━━━ TEXT EXCERPT
I've worn off a lot of leather in the hills that I hunt .


----------



## tree daddy 7

GA DAWG said:


> You do now its called the forest..Now wether or not you wanna cut them twice is a different story I'll cut mine all night up there if some of yall will go get her


That sounds like a trick ?? Dawg.Last time a feller told me that we was gone all night.


----------



## GA DAWG

When I go up there I'm prepared to be out all night lol...You do any good on Grant?


----------



## tree daddy 7

We went last night and treed 4 times and knocked out 3 of them. Thay seemed to be moving early real good .I think I got some realy good pics But I have to get my camara full to develope . Will post pics soon.         KEEP-UM-LOOKING-UP


----------



## GA DAWG

I better get down there before yall get em to thinned out...Is the gate behind the little campground on Indian creek still open?


----------



## tree daddy 7

Come on there are plenty of coon on that placeThe only thing is there are plenty of people there also.The gate was open the other night but you know how that is.


----------



## Chase Simmemon

Went last night, nothing but cold tracks, but we did tree twice, both in den trees. Guess they weren't moving around much in the rain.


----------



## Chase Simmemon

Went on a UKC hunt last night, my one year old treed three times, first tree had two coons in it, the second was a big den tree and the third tree was a big old oak tree that not even two people could reach around it. Well she had 225+ after seeing the first coons, then 225 circle on the den tree, then I got 225- on the third tree since the cast voted that it was slick even though it was a legit circle tree. If that tree would have been circled she would have had 225+ and would have had a first place win. She should have two firsts and a third or better by now on her, which would make her a nite champion, but I keep getting shafted like this .
━━━━━━
━━━ RAW DATA
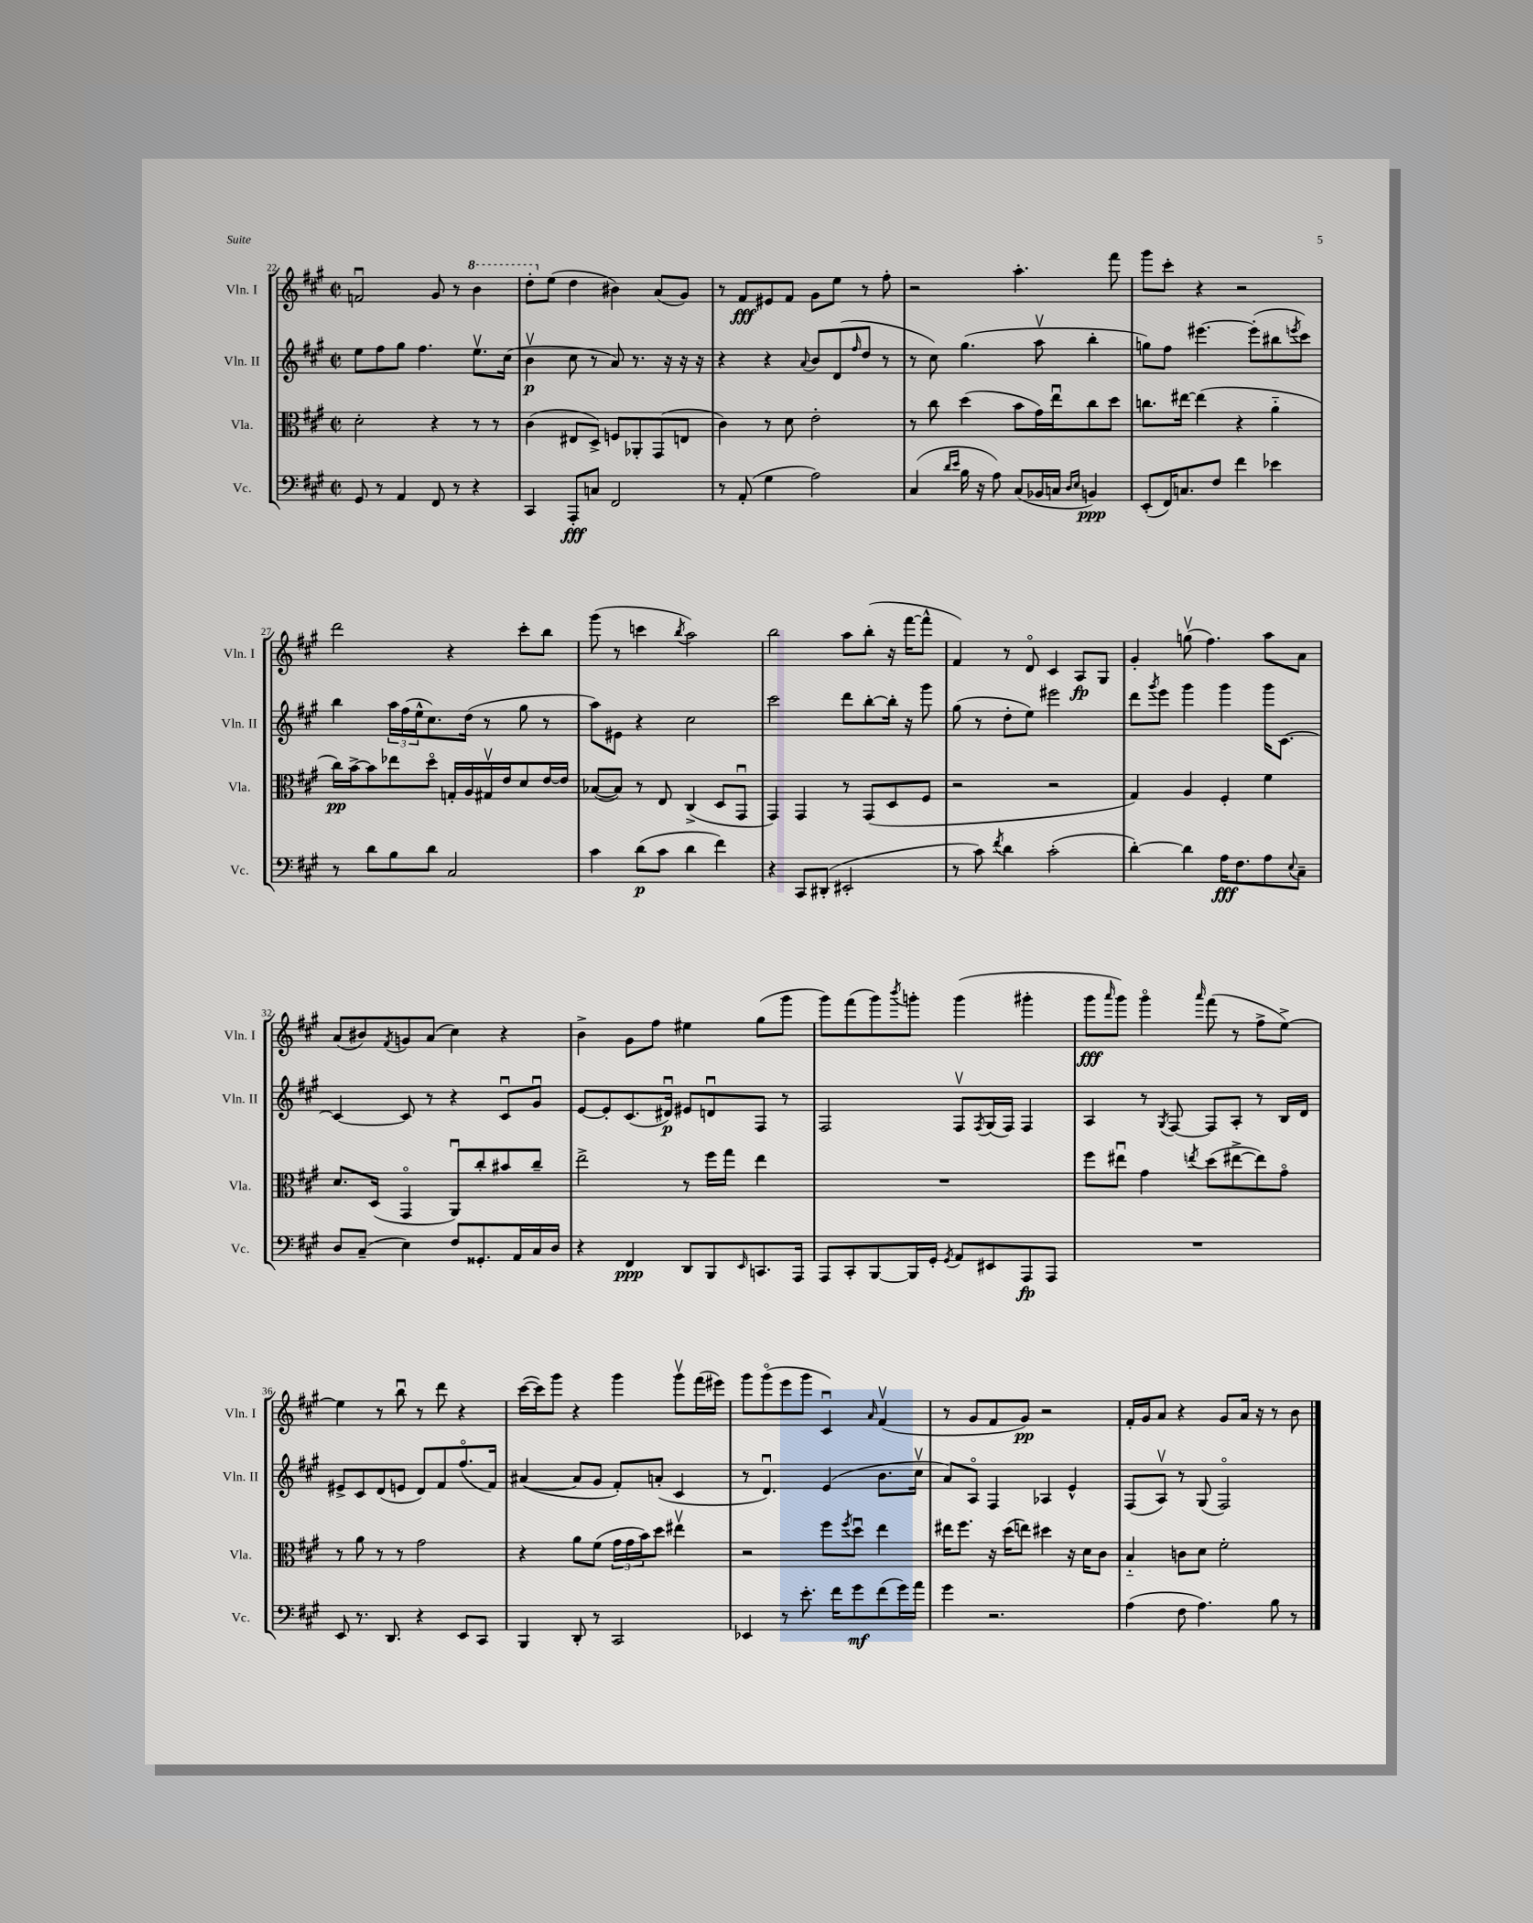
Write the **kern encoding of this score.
━━━━━━
### [JOB]
Reproduce the coon hunting thread between "I better get" and "how that is.", inclusive.

### [SOLUTION]
I better get down there before yall get em to thinned out...Is the gate behind the little campground on Indian creek still open?


----------



## tree daddy 7

Come on there are plenty of coon on that placeThe only thing is there are plenty of people there also.The gate was open the other night but you know how that is.